◆ WORK TO BE COMPLETED: Please reproduce the devotional on posture in worship word for word, in full.

Posture in Worship (Grace Notes Issue 2.28)


Cross Posted on Grace Notes

It’s always hard to write the final devotional of the year – there is so much to reflect upon and also so much to look forward to after the summer.

But instead of a sappy reflection or a “Go Get ‘em” pump-you-up speech before our break, I’m going to ask for you to consider something over the summer.  The something is what our bodies say about worship when we sing.

Have you ever noticed on Sundays that there are actually people in the congregation that don’t look excited to be at church?  Have you ever noticed there are people in the choir that don’t look excited to be at church?  What is that all about?  I’ve actually seen people SITTING IN THEIR SEATS or standing WITH THEIR ARMS FOLDED when we sing “When Christ shall come, with shout of acclimation, and take me home, what joy shall fill my heart!”!

◆ MATERIAL SHOWN:
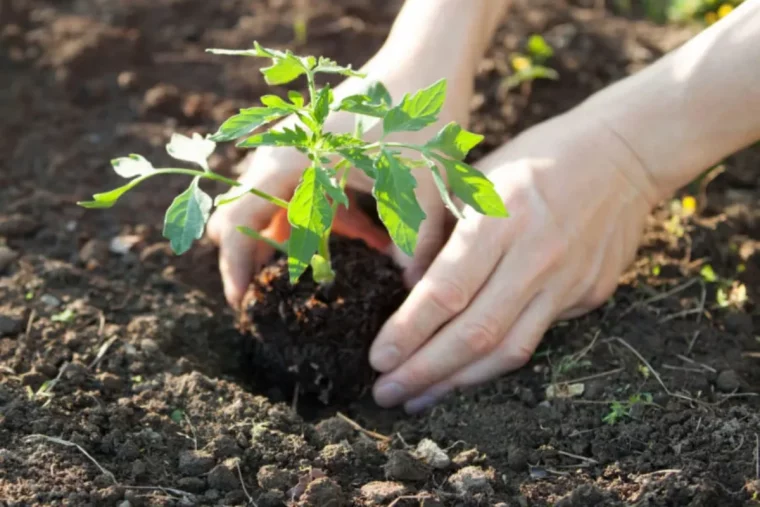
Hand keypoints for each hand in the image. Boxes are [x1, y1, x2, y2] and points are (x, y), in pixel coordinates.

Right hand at [207, 44, 475, 306]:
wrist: (430, 59)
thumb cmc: (418, 117)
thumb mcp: (418, 187)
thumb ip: (414, 246)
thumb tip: (414, 299)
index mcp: (290, 160)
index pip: (238, 222)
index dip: (234, 268)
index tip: (241, 306)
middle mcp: (283, 154)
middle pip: (249, 217)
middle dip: (264, 259)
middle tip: (284, 297)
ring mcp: (298, 150)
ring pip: (280, 208)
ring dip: (303, 240)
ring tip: (340, 266)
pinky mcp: (319, 149)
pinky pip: (308, 194)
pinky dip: (328, 220)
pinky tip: (371, 235)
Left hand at [368, 110, 664, 412]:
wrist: (622, 155)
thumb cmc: (535, 158)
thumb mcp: (476, 175)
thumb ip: (437, 229)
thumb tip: (408, 285)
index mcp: (500, 217)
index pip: (447, 290)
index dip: (409, 331)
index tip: (379, 358)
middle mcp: (536, 255)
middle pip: (475, 332)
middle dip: (424, 371)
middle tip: (386, 393)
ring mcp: (568, 281)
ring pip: (508, 350)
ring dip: (458, 382)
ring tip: (419, 398)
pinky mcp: (589, 296)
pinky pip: (534, 339)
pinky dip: (494, 362)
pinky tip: (465, 373)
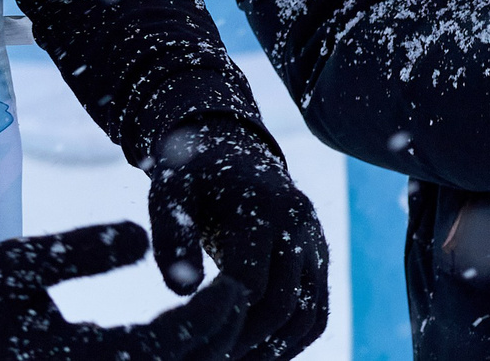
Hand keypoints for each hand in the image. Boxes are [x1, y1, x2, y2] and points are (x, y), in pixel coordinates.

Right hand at [0, 221, 248, 360]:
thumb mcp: (21, 263)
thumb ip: (82, 252)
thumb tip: (141, 236)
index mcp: (68, 360)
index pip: (161, 349)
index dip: (205, 319)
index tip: (232, 285)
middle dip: (216, 340)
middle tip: (240, 295)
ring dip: (201, 357)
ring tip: (226, 316)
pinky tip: (192, 341)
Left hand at [149, 119, 327, 360]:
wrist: (232, 149)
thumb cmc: (192, 175)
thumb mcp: (170, 194)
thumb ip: (173, 237)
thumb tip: (184, 292)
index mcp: (261, 205)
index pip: (252, 282)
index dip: (223, 318)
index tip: (195, 337)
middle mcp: (299, 222)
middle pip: (285, 305)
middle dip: (248, 342)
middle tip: (214, 360)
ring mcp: (315, 241)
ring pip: (310, 316)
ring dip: (276, 351)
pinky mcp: (319, 257)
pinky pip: (316, 311)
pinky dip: (293, 341)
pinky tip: (259, 354)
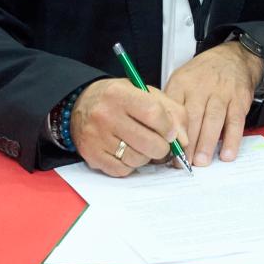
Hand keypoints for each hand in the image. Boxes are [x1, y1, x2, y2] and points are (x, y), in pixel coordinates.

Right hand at [71, 78, 189, 177]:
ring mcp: (97, 137)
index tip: (171, 133)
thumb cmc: (118, 99)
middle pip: (149, 143)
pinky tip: (126, 151)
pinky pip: (123, 170)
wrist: (80, 105)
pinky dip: (130, 165)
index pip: (154, 114)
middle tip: (159, 142)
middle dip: (162, 147)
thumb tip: (183, 140)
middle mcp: (105, 115)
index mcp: (119, 94)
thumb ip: (171, 111)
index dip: (169, 128)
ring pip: (138, 159)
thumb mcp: (144, 93)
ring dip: (145, 156)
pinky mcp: (92, 155)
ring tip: (140, 144)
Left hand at [163, 41, 262, 165]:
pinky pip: (236, 122)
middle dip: (187, 143)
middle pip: (192, 117)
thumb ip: (171, 104)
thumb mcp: (181, 80)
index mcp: (182, 83)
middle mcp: (201, 87)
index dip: (169, 131)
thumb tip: (158, 135)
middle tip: (183, 163)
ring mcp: (222, 93)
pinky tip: (226, 154)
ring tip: (200, 162)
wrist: (233, 58)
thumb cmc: (202, 75)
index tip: (165, 150)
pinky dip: (232, 140)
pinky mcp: (239, 100)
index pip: (173, 109)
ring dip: (206, 143)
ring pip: (213, 120)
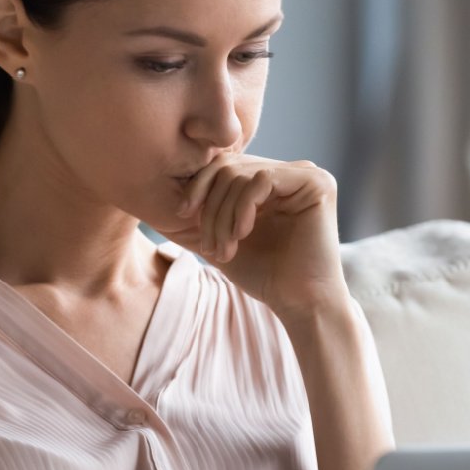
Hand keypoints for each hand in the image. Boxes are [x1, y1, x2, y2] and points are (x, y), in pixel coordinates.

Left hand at [148, 152, 351, 318]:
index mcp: (270, 180)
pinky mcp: (317, 183)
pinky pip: (262, 179)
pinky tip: (243, 234)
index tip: (182, 217)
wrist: (300, 303)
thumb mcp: (219, 240)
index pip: (222, 165)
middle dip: (210, 209)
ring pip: (242, 174)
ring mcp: (306, 174)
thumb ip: (196, 219)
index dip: (197, 187)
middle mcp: (289, 172)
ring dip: (224, 216)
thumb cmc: (263, 276)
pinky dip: (244, 208)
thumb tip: (152, 204)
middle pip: (229, 168)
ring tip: (225, 249)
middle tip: (210, 247)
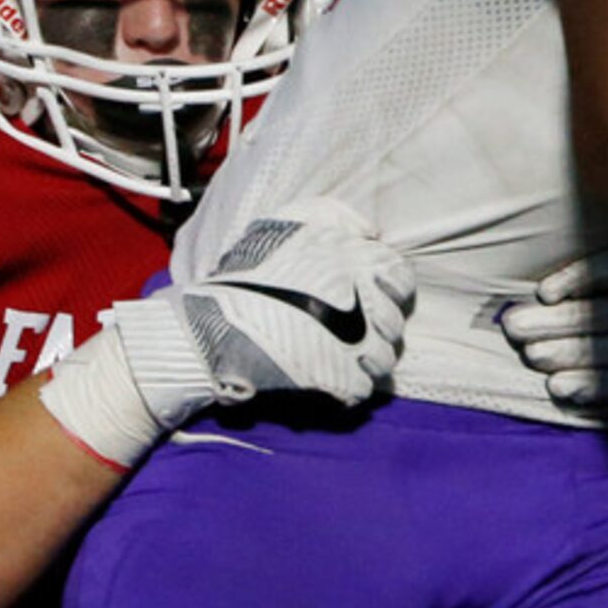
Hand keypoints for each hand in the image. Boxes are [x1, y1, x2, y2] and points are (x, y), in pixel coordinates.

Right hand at [40, 200, 413, 467]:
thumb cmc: (243, 275)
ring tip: (338, 357)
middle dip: (377, 328)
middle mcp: (362, 298)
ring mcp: (353, 343)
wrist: (207, 328)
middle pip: (395, 322)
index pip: (400, 277)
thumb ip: (334, 218)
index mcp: (352, 261)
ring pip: (385, 358)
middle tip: (347, 332)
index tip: (365, 297)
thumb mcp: (285, 224)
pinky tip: (327, 379)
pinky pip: (362, 388)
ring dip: (366, 360)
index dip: (387, 289)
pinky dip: (348, 388)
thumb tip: (372, 233)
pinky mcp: (338, 380)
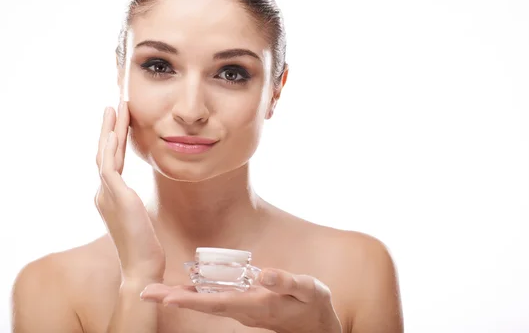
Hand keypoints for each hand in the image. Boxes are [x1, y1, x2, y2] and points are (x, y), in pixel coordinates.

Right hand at [95, 101, 165, 282]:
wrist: (142, 266)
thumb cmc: (145, 246)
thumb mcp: (139, 218)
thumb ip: (133, 203)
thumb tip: (137, 197)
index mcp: (109, 197)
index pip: (110, 161)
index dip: (115, 140)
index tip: (121, 122)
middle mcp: (103, 193)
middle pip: (104, 153)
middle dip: (110, 128)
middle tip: (116, 106)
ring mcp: (107, 194)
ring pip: (105, 153)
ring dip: (111, 129)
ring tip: (116, 108)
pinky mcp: (116, 196)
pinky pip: (109, 164)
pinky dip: (110, 146)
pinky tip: (114, 130)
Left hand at [140, 268, 342, 332]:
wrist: (315, 325)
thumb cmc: (312, 305)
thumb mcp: (308, 289)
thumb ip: (286, 281)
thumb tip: (264, 272)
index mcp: (257, 305)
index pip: (219, 303)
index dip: (192, 301)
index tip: (168, 298)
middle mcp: (243, 309)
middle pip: (203, 305)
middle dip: (174, 299)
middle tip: (145, 292)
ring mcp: (241, 309)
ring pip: (205, 303)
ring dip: (178, 297)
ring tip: (153, 291)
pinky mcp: (242, 304)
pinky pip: (212, 300)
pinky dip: (193, 295)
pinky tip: (180, 289)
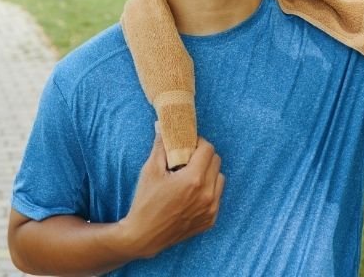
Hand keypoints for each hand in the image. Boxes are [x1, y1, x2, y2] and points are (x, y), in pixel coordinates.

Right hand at [119, 132, 224, 258]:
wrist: (144, 236)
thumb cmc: (145, 202)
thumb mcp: (150, 170)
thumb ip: (160, 146)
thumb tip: (163, 127)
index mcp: (193, 179)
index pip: (208, 149)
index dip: (198, 143)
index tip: (187, 145)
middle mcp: (207, 194)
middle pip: (216, 161)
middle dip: (204, 156)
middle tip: (188, 158)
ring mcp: (210, 209)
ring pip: (220, 178)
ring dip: (209, 172)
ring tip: (191, 176)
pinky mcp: (210, 220)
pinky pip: (217, 196)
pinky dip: (208, 190)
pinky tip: (192, 193)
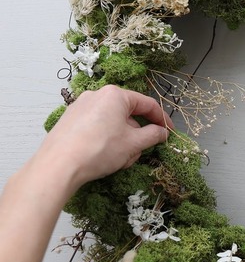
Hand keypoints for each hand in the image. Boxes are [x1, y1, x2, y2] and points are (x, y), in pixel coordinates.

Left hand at [36, 85, 171, 188]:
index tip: (169, 132)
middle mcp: (96, 95)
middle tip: (140, 152)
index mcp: (115, 95)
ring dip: (123, 140)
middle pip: (128, 114)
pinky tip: (104, 157)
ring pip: (112, 122)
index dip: (162, 120)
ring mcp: (80, 107)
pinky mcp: (70, 120)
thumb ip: (153, 135)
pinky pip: (97, 127)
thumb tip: (162, 132)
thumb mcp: (134, 144)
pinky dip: (106, 139)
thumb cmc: (99, 150)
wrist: (58, 166)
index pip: (147, 104)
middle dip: (138, 134)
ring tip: (120, 160)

◆ ANSWER SECTION:
Posture in Worship (Grace Notes Issue 2.28)


Cross Posted on Grace Notes

It’s always hard to write the final devotional of the year – there is so much to reflect upon and also so much to look forward to after the summer.

But instead of a sappy reflection or a “Go Get ‘em” pump-you-up speech before our break, I’m going to ask for you to consider something over the summer.  The something is what our bodies say about worship when we sing.

Have you ever noticed on Sundays that there are actually people in the congregation that don’t look excited to be at church?  Have you ever noticed there are people in the choir that don’t look excited to be at church?  What is that all about?  I’ve actually seen people SITTING IN THEIR SEATS or standing WITH THEIR ARMS FOLDED when we sing “When Christ shall come, with shout of acclimation, and take me home, what joy shall fill my heart!”!